OK, wow, that’s a lot. I had no idea. Right, now just the men …

Thing is, who knows what lurks beneath those nice winter wardrobes that people wear these days. And better yet – why do we call them long johns?

I was wondering the same thing, so, being pathologically curious, along with clinically frozen these days, I took the liberty of engaging in many interesting minutes deep in the entrancing topic of long underwear.

I’m not sure how you spend your evenings, but this might have been the highlight of my week. Pathetic, I know.

So it turns out that long underwear was first introduced way back in the chilly 1600s in (where else?) chilly old England.

The first ones were made of straw left over from the roofs of their cottages and … OK, so I was just checking to see if you were paying attention to this fascinating history lesson.

Actually, the underwear was just a boring bunch of cotton, but the point is, really, why long johns? The long part is pretty obvious, even to me, but my extensive research (Wikipedia) shows that the toasty garments were “probably” named after a heavy-weight boxer (or “knife fighter”) named John L. Sullivan, who always fought (or knifed?) wearing one-piece long underwear.

(The boxing arenas in those days were probably very cold, what with the thatched roofs and everything.) There was no credible information on who invented the long john onesie trap door, however.

But whatever the provenance of the long john happens to be, we chronically cold Canucks are silently thanking our lucky, albeit frozen, stars.

But there is a caveat surrounding the sporting of John’s long underclothing, however: heatstroke. And if that isn’t irony, I don’t know what is.

Long-john induced heatstroke is something I am painfully and personally all too familiar with. Back in the Pentatonic Era, I had a job in an office, and in the middle of a severe cold stretch, I took to wearing my two-piece red thermal long johns.

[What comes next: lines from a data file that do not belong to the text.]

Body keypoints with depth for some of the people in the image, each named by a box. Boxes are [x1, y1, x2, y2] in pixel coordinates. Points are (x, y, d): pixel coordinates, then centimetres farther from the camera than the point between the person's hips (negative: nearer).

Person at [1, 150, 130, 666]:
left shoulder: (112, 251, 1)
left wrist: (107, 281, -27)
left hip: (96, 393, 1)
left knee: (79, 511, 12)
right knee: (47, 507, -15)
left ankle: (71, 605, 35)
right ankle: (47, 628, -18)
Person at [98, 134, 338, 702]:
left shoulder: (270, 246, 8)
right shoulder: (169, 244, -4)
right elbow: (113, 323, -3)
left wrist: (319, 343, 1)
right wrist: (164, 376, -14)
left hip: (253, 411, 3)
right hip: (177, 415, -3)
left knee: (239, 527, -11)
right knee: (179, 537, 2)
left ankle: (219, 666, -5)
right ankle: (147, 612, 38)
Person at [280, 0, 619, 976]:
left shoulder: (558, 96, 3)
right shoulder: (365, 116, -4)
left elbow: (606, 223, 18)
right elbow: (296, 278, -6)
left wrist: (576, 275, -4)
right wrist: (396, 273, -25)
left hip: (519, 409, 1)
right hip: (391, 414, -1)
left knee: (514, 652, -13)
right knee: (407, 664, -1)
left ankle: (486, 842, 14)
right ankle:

Thing is, these were a necessary and welcome accoutrement to and from work, but not at, as it were. Eight to 10 hours in an aggressively heated office wearing long underwear is a recipe for chronic heat prostration.

No wonder I kept hitting my forehead on my desk. And also, passing out in an office is not that productive. Not to mention professional.

So you have to be a bit careful when it comes to overdosing on long johns. Which for some reason, reminds me of a long john joke I found during my extensive underwear research:

So these tired and dirty soldiers had been in the field for two weeks without a break, when the sergeant announces: “Good news and bad news, men! The good news is today we’re going to change underwear.”

The troops cheer wildly.

“Now the bad news,” Sarge says. “Smith, you change with Jones, Murphy, you change with Andrews …”

Harley Hay is a Red Deer writer and filmmaker.